While the detector can help prevent voice squatting attack, how should we prevent the voice masquerading attack? The authors provided their solution consisting of two components, one is user intention classifier (UIC) to dynamically decide whether users want to switch to another skill or quit back to the platform. The other component is skill response checker (SRC) which will dynamically inspect response from skill servers, to make sure the skill is not pretending the system. Still, refer to the paper for more details.
Fundamental Issues of Voice User Interface
Two important factors make those attacks some kind of inherent in voice user interfaces. One is the ambiguity of speaking natural languages. Even if not considering the personal speaking styles and accents of different users, the same sentence can represent multiple semantics while the same semantic can be expressed with different syntactic structures. To accurately understand users’ intention underlying a given voice command, roundtrips of verifications seems unavoidable, which is not well implemented in both platforms (likely because of concerns on bad user experience).

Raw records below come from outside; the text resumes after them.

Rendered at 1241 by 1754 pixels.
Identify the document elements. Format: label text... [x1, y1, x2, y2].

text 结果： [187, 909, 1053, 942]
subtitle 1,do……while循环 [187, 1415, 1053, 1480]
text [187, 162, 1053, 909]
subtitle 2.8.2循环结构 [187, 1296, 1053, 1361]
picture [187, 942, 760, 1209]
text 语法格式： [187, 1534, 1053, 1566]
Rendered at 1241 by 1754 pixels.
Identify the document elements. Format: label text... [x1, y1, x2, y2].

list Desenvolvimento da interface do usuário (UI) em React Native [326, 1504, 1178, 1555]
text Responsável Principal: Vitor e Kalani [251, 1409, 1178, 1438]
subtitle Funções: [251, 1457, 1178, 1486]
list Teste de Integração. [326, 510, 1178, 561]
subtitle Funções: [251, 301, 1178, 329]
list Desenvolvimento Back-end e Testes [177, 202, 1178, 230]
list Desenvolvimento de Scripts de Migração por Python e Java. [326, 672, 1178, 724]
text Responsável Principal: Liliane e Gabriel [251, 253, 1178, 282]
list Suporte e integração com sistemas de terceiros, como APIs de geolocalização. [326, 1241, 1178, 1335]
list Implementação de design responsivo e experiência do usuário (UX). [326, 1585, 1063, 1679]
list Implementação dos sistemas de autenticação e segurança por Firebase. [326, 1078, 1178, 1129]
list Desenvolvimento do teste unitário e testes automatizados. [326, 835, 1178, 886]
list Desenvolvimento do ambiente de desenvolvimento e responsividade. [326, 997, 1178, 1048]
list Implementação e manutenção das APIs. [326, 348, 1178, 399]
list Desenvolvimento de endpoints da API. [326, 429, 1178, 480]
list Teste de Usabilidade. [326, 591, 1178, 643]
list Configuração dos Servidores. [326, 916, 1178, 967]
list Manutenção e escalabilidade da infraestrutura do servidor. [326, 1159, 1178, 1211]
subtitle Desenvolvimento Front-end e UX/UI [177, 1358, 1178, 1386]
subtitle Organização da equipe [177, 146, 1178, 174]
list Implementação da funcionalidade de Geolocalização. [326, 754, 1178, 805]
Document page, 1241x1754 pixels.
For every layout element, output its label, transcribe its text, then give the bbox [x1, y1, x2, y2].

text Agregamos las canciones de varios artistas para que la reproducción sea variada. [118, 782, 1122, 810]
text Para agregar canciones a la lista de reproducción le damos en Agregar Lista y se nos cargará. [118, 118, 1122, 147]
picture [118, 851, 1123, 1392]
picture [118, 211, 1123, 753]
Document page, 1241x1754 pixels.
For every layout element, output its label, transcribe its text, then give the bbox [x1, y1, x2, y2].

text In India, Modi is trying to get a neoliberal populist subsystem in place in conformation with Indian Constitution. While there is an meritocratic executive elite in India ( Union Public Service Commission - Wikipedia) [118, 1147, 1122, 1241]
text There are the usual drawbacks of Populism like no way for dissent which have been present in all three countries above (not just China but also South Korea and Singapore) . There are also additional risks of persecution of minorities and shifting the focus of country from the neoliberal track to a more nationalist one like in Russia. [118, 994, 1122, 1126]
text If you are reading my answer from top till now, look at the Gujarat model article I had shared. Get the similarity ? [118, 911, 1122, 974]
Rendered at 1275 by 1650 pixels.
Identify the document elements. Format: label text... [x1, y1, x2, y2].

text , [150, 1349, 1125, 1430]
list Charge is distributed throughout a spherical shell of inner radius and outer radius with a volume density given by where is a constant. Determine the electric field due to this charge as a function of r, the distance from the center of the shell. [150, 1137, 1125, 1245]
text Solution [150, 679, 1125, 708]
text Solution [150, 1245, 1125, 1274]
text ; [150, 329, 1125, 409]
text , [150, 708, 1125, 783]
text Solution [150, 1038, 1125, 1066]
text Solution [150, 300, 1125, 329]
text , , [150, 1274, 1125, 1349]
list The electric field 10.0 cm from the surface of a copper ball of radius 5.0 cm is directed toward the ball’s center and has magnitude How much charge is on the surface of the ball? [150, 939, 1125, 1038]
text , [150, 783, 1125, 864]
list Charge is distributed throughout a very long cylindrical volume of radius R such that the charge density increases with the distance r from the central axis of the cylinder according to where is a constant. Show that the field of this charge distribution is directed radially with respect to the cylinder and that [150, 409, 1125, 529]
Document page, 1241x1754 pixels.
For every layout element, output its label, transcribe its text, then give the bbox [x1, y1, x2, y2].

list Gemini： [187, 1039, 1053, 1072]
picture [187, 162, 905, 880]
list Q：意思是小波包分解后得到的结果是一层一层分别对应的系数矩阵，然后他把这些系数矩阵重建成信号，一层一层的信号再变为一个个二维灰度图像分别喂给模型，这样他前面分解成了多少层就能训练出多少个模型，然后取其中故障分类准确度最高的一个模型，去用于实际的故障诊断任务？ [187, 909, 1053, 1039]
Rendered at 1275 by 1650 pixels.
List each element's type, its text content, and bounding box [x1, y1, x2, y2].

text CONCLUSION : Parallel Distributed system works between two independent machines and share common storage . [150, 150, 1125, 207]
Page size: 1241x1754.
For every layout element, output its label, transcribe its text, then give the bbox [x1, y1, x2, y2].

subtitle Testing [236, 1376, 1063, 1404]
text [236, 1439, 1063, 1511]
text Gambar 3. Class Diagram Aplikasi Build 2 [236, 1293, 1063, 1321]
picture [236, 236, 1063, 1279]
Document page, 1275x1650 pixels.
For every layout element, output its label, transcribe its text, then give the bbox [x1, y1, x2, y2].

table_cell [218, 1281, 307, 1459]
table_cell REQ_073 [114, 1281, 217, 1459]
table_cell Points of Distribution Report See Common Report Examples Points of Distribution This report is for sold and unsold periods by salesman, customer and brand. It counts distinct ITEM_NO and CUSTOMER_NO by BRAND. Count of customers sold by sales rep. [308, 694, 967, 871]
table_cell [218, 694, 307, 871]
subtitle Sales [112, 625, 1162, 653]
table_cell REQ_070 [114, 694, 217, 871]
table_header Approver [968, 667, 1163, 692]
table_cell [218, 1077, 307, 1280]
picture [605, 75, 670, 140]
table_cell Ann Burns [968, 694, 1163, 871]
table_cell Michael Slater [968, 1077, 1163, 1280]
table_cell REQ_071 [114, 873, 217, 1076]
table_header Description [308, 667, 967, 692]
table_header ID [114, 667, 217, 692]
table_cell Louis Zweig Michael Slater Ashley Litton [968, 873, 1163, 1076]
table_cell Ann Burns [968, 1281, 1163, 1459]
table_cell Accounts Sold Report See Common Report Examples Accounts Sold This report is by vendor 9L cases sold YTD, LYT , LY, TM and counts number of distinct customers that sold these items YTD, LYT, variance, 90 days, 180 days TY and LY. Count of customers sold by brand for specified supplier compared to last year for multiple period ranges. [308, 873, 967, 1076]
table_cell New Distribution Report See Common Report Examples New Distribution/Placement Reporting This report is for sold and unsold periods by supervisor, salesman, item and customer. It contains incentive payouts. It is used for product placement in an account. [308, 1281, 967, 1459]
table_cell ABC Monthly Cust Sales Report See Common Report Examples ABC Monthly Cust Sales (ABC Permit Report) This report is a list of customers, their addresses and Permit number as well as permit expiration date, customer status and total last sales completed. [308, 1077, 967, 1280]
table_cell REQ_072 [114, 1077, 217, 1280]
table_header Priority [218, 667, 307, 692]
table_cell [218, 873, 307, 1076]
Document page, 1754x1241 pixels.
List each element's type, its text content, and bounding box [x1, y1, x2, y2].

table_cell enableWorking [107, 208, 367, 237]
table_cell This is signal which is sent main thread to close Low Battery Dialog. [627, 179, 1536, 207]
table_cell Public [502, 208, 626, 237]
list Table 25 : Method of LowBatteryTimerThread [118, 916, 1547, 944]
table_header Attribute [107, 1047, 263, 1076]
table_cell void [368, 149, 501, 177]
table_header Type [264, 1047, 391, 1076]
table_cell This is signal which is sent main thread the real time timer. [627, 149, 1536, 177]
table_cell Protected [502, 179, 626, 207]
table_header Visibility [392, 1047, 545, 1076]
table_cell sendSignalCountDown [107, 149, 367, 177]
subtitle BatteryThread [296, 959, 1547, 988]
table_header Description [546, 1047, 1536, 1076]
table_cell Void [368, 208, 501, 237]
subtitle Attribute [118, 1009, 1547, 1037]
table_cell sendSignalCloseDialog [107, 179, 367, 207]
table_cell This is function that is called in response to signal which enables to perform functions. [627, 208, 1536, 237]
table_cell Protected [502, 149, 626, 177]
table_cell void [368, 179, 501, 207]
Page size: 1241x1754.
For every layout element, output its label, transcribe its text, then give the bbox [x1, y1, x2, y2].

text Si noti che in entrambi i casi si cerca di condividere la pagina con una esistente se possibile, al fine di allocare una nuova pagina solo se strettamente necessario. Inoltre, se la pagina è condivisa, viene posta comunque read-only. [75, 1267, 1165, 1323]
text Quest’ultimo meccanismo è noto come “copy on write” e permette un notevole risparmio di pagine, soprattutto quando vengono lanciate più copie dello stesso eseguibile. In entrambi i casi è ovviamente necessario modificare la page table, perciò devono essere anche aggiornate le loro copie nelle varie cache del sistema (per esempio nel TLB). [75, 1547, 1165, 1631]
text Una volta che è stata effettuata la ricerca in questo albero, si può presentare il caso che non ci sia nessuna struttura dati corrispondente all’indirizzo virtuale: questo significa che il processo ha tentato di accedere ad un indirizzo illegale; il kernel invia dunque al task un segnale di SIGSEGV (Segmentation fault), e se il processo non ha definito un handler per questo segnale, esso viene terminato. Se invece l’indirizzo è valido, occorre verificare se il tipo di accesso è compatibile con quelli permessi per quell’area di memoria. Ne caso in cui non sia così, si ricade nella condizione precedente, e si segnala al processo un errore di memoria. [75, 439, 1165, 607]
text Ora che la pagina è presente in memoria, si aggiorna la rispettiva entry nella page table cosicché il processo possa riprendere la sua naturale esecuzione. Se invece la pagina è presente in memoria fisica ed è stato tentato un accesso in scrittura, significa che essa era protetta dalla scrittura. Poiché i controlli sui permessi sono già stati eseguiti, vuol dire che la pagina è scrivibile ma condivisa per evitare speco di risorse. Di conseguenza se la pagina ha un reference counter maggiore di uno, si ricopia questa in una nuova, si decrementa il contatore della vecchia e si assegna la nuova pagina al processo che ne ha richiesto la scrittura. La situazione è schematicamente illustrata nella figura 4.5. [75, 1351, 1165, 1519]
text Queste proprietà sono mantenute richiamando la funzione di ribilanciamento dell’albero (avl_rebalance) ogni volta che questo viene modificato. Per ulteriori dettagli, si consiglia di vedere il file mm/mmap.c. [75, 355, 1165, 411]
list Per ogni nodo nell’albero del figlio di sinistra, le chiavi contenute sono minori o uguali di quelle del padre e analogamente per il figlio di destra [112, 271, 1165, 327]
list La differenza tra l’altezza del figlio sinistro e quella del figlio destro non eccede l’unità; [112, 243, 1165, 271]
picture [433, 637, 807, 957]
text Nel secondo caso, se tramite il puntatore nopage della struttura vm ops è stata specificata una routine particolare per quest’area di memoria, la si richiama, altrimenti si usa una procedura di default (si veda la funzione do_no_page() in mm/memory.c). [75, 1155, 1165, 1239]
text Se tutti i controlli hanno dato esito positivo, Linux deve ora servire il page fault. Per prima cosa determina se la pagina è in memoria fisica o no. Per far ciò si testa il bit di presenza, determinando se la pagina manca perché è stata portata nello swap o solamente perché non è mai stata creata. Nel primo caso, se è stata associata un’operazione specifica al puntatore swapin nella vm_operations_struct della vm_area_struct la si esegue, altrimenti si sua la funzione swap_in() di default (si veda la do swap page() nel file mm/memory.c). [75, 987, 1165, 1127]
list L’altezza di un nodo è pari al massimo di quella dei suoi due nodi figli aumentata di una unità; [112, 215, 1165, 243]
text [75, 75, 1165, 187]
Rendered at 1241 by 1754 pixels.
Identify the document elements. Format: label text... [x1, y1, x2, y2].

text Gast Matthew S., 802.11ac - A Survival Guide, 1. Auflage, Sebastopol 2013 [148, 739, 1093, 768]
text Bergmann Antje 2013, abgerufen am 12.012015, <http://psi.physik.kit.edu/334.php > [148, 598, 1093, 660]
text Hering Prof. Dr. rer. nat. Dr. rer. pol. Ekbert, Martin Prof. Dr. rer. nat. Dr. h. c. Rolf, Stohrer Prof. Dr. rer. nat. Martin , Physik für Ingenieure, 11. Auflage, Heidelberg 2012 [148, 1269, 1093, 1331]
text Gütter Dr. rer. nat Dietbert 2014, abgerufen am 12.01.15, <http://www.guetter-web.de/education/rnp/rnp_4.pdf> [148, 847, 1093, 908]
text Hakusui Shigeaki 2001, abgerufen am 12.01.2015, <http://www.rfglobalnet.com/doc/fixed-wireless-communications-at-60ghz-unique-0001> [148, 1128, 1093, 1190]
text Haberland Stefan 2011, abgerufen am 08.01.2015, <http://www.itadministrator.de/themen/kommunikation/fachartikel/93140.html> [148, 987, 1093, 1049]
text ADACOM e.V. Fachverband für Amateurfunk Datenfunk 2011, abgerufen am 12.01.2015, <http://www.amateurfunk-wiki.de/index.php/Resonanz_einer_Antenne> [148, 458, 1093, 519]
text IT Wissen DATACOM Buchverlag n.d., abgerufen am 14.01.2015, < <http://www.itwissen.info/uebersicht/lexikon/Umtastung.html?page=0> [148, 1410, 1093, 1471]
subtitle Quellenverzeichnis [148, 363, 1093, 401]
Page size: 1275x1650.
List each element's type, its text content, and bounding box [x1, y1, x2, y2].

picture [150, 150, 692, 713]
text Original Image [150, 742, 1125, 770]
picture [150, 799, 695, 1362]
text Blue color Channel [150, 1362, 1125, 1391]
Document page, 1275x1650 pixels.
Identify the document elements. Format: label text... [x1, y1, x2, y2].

Secondly, voice user interfaces suffer from low visibility. Most users are found to know little about existence of 3rd-party skills. Also, it is difficult for users to distinguish different skills, if only leveraging information from the voice channel.
Overall, It seems very challenging to address either issue, without making the interaction process length, and inefficient.
Overall, this security study reveals two important attack scenarios for voice assistant platforms, along with several defense techniques. However, there are still a lot work left. One is to automatically verify whether those competing skills have malicious behaviors. The other is to design and evaluate better context switching indicators which are both user-friendly and effective.